# Substitute for DAP Derusto paint on metal roof



## HRHI (Nov 19, 2006)

Need to repaint a metal roof. Last painted in 1993 with DAP - Derusto - oil-base - semi-gloss - green. Paint no longer available. Any idea on what Brand or type of paint to use in Ohio. Old paint is sticking good with a few rust spots.


----------



## Brushslingers (Jul 28, 2006)

DTM should overcoat fine, i'd check with the man for warranties sake though.


----------



## Wolverine-Eric (Apr 9, 2007)

Buy something from Highland International and have it Shipped to you... Tell them Eric from Wolverine Coatings recommended them... 

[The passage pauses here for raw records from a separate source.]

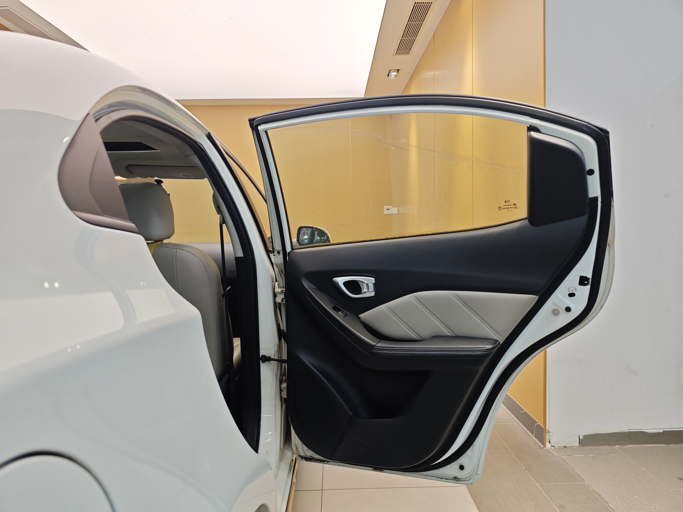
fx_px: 454
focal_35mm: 23
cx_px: 342
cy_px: 256
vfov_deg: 58.9
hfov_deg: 73.9
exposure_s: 1/100
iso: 64
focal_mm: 8.7
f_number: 1.9
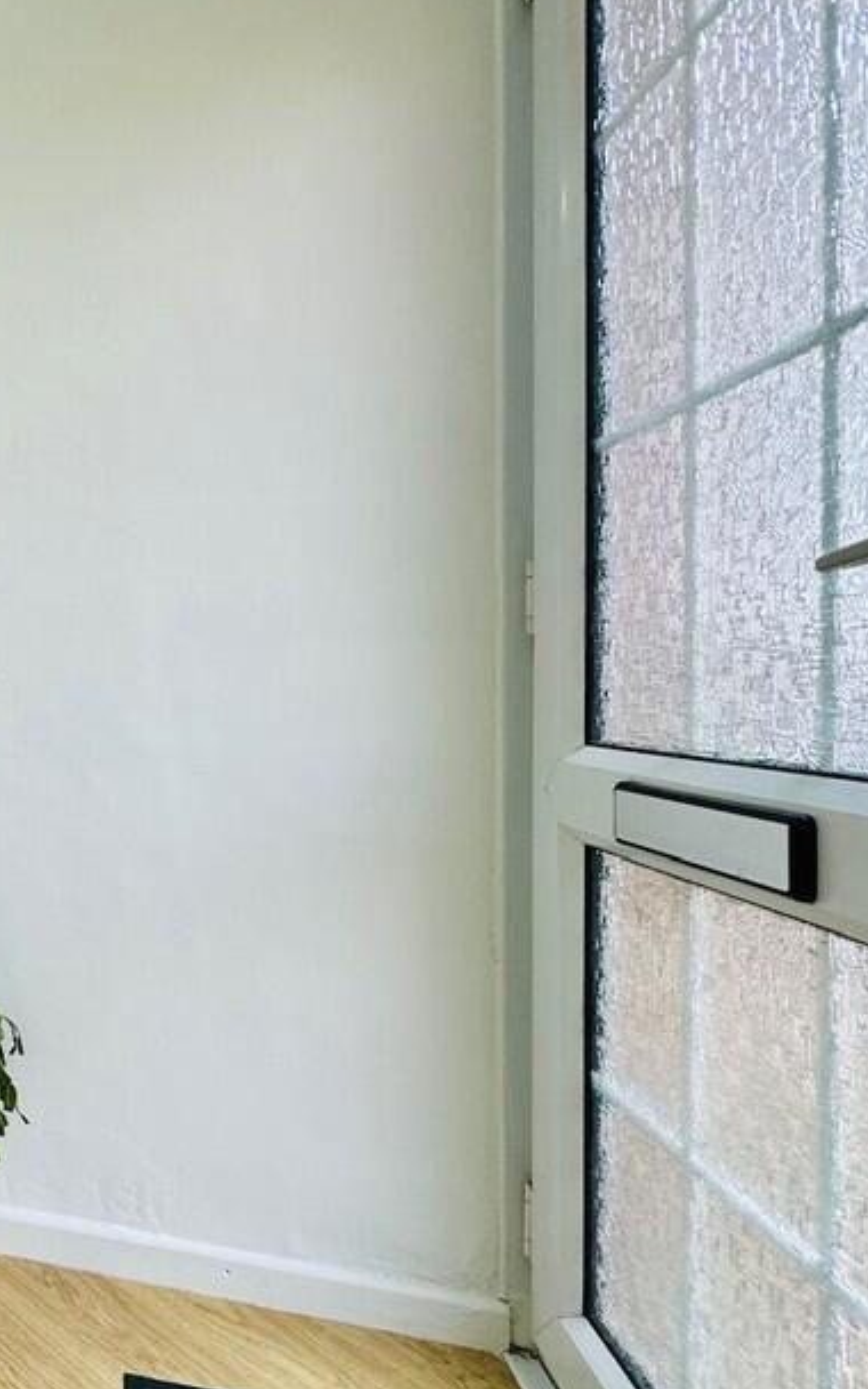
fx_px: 946
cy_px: 704
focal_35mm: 25
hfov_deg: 37.4
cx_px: -174
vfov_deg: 72.5
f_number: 2.2
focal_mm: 2.22
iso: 64
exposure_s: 1/100
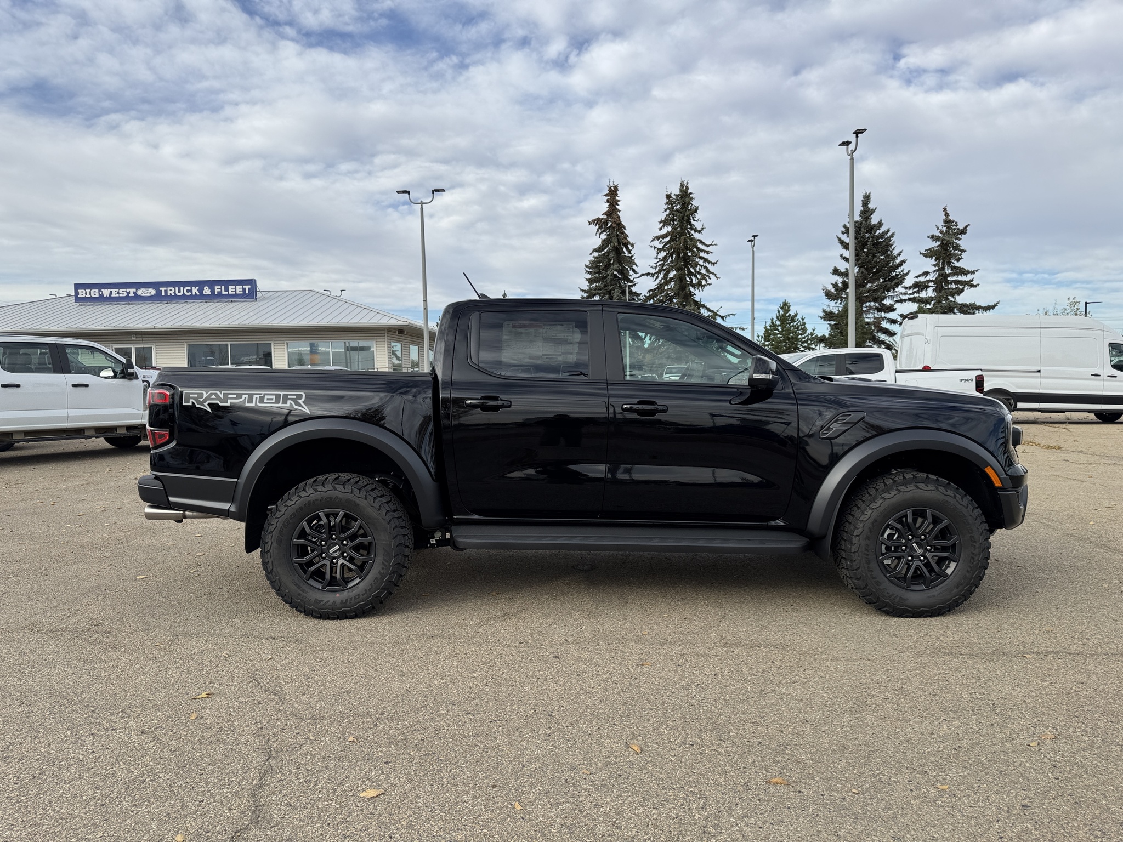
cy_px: 421
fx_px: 779
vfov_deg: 56.8
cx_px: 562
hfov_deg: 71.6
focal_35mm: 24
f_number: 1.78
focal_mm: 6.76
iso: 80
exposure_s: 1/3247
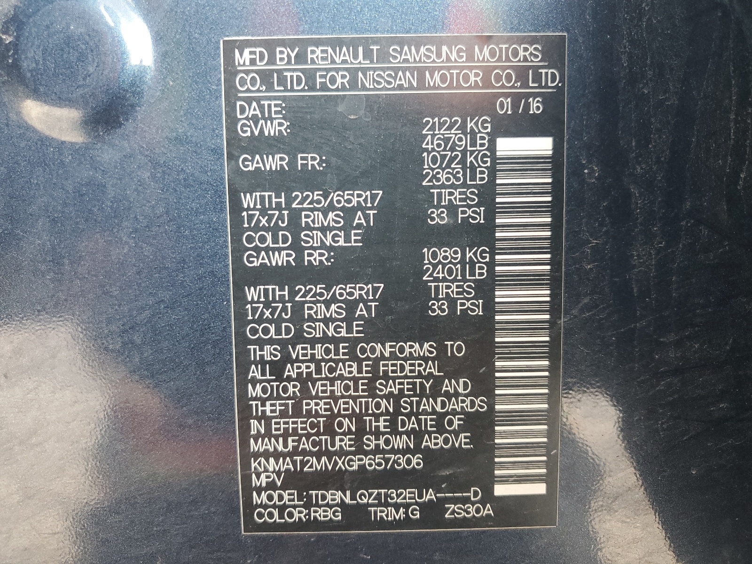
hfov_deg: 67.3
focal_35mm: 26
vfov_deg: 53.1
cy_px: 282
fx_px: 565
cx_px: 376
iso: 83
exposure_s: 1/60.2
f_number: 1.5
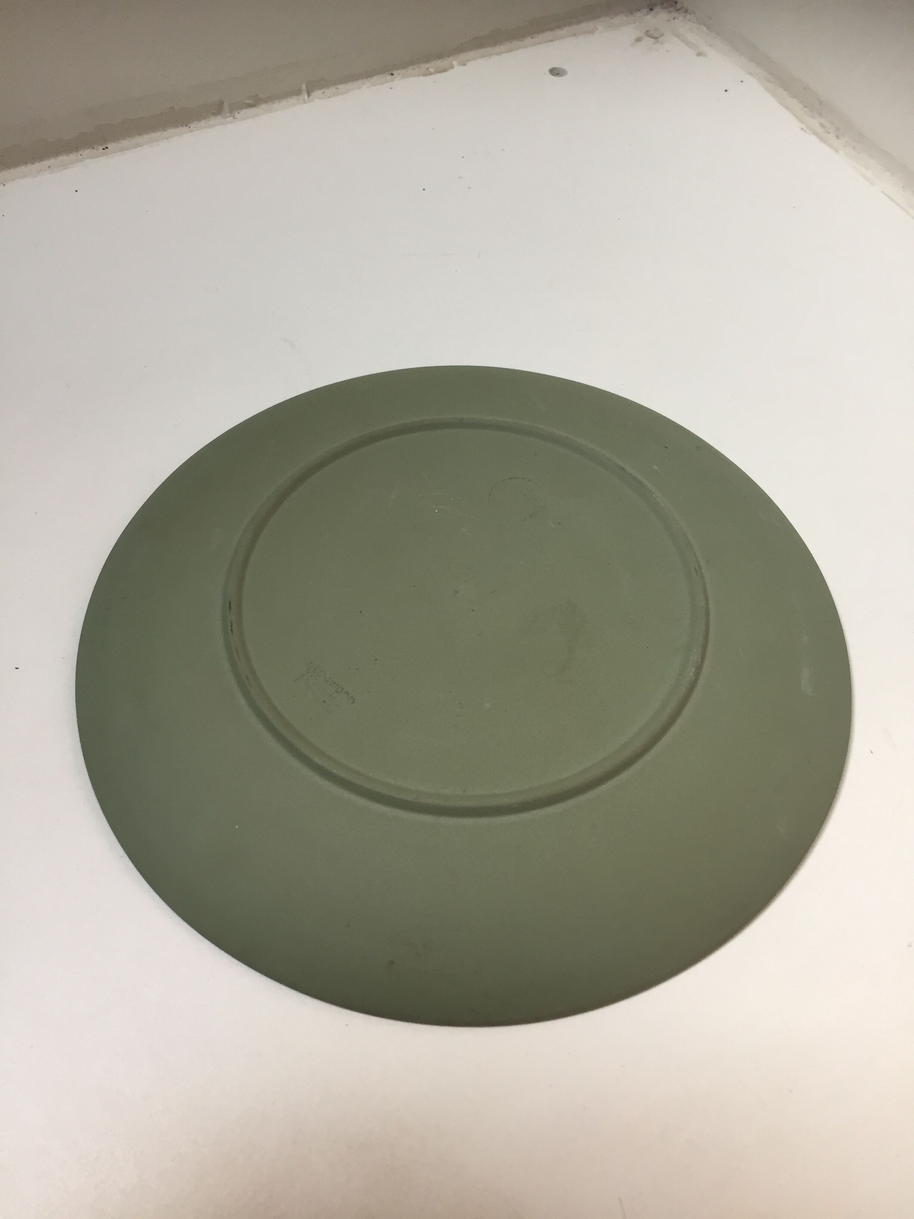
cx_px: 457
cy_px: 610
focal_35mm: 29
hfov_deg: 48.2
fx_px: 1021
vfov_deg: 61.7
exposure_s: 1/33
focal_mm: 4.15
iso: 40
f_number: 2.2
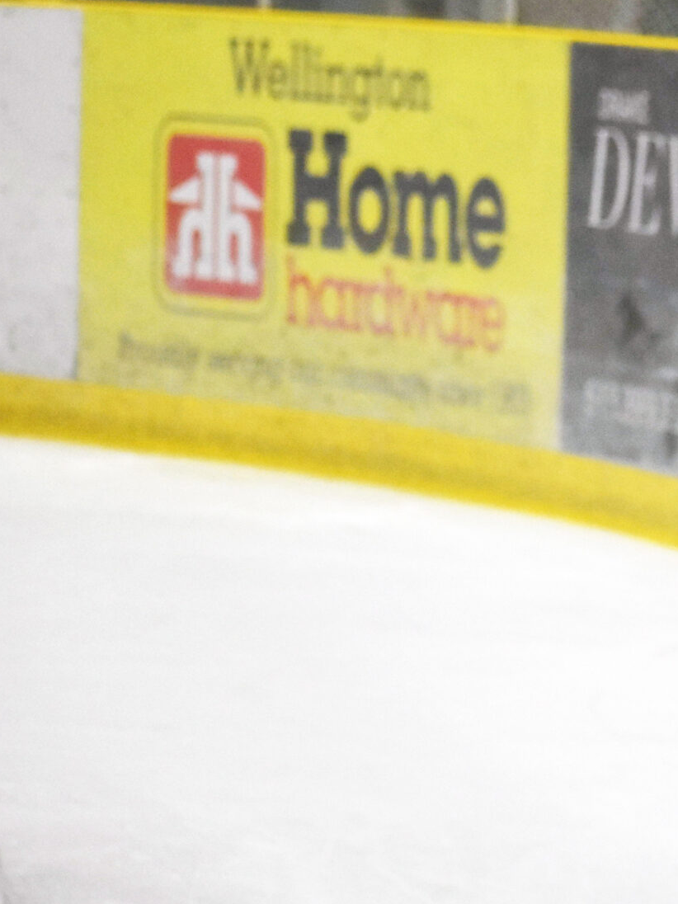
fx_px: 7391
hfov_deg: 5.2
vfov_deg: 7.0
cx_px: 1013
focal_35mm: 283
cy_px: 233
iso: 2000
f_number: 4.8
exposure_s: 1/1000
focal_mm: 86
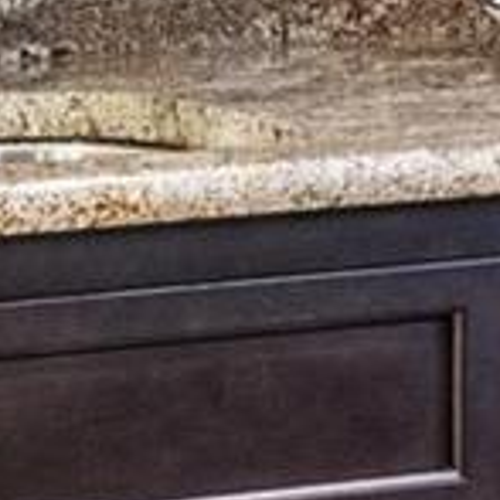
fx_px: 5442
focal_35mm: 333
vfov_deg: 5.2
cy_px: -446
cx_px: 616
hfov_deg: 5.2
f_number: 6.3
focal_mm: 18
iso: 400
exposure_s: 1/1.67
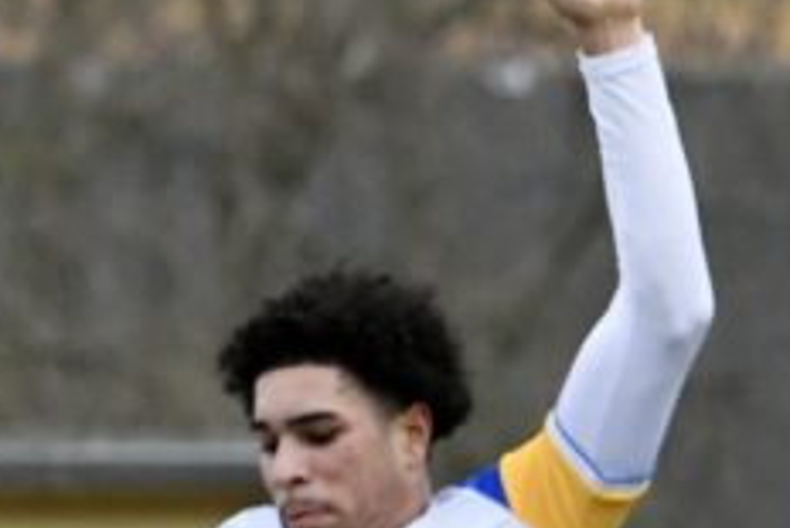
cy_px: 935
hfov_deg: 1.9
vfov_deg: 1.2
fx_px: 24197
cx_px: -51
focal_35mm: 1102
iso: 3200
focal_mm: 250
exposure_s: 1/1600
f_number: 8
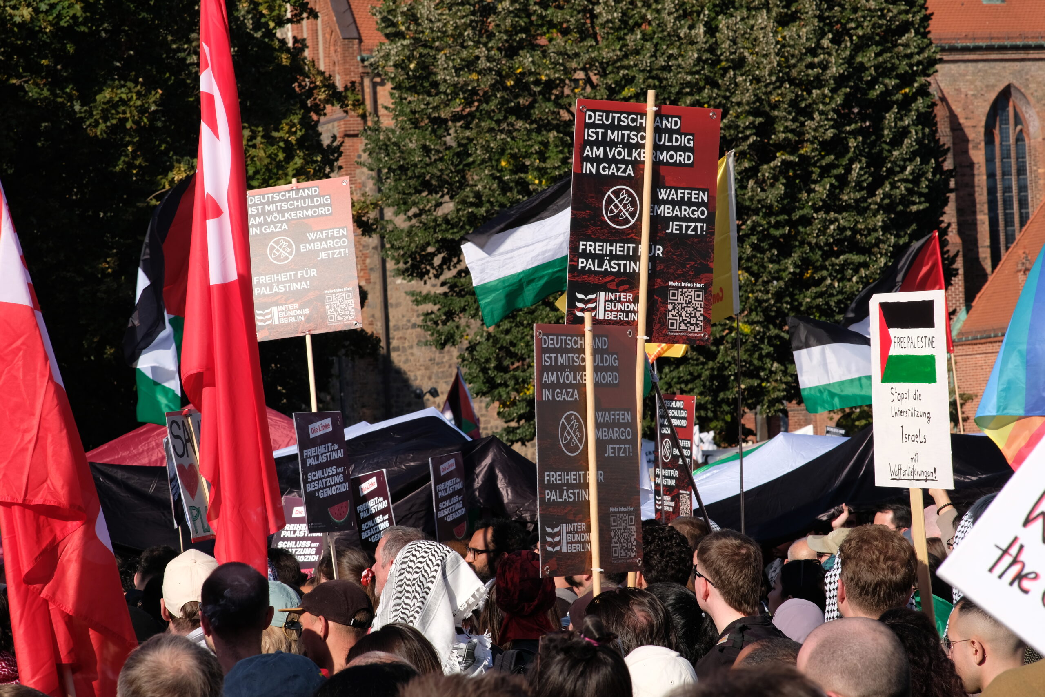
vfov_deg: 10.7
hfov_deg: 16.0
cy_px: 348
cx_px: 522
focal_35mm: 128
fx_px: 3715
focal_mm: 85
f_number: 9
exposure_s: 1/200
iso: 200
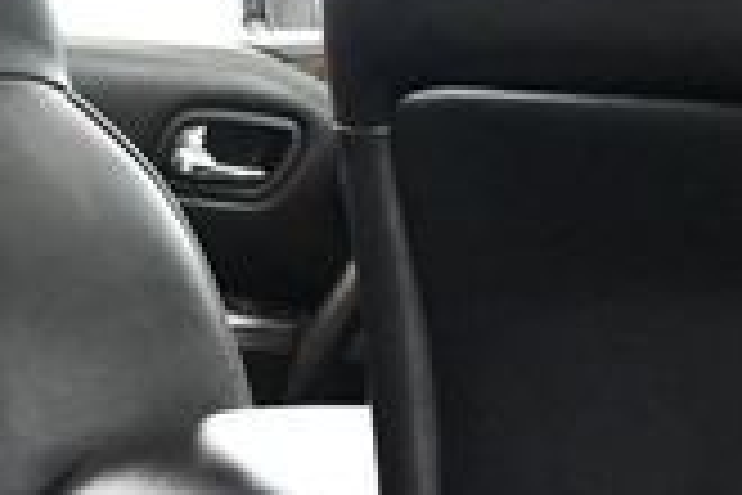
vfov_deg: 9.7
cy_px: 536
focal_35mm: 140
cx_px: 360
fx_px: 2885
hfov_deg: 14.7
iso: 8000
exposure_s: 1/60
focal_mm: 18
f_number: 3.5
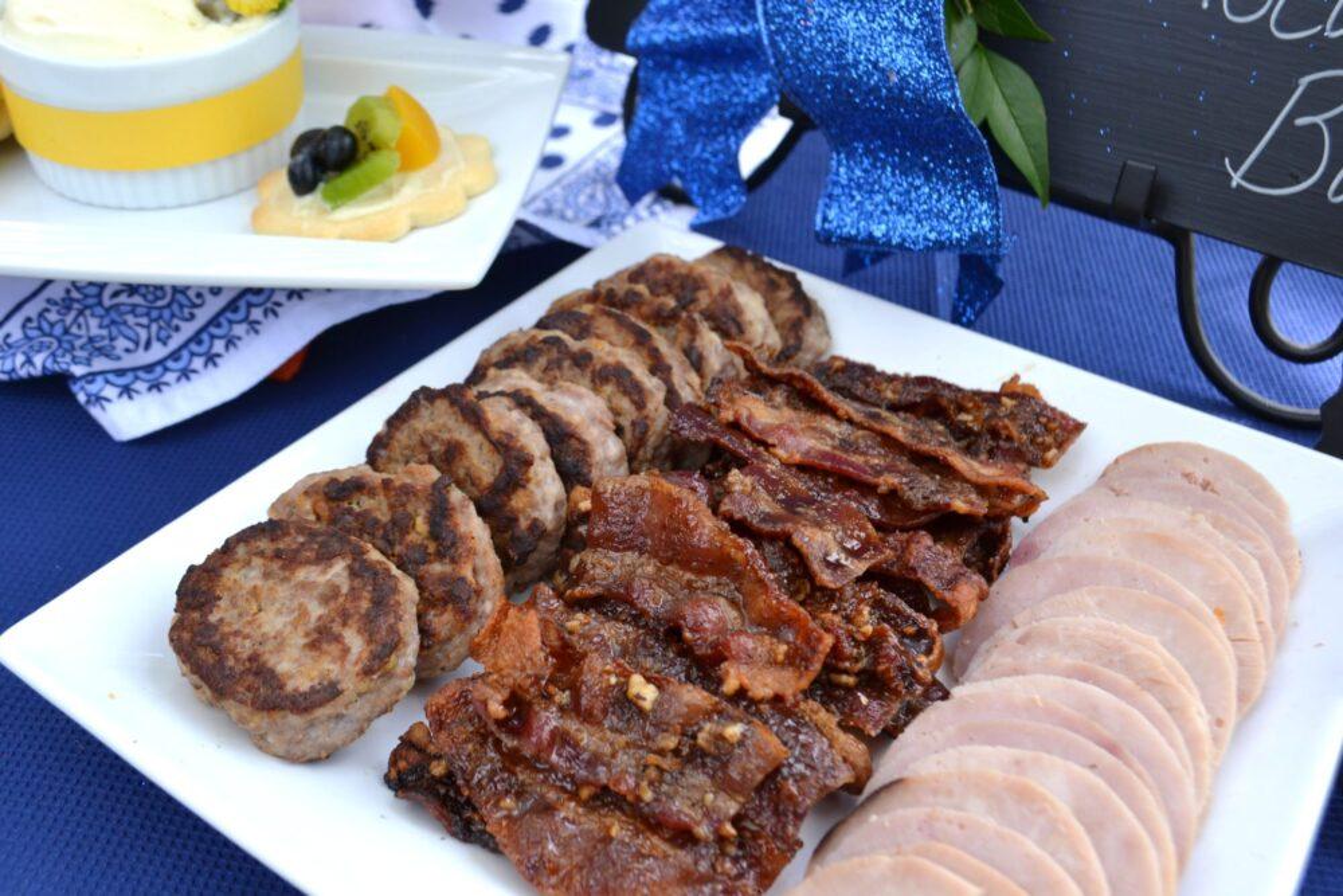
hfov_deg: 53.1
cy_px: 448
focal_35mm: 36
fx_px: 1343
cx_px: 672
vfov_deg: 36.9
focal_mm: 24
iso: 200
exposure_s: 1/125
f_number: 5.6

They have some excellent products! You'll be glad you did!
http://www.highland-international.com/contact.htm


----------



## gideond (May 17, 2007)

We deal in Douglas and Davis Oils and Sampson's DTM for roofs. I think Davis has one of the best oil roof finishes I've ever seen. It flows and levels extremely well and looks like glass when dry. Sampson's DTM is the best acrylic I've seen for roofs. It has the advantage of being speced for roofs and the company will back it up. It also has the best adhesion to glossy finishes, even oil, that I've ever seen. All three of these are regional companies though, so they may be hard to find depending on where you are. Industrial Oils usually work well on roofs as well. Even though it was never speced for it, we use to sell a lot of Duron Duraclad for roofs and never had any issues with it. Edit: Come to think of it, I don't think Derusto was ever speced for roofs either. If you want a similar product you could try Rustoleum or Hammerite Rust Cap. Rustoleum bought Derusto and put them out of business.


----------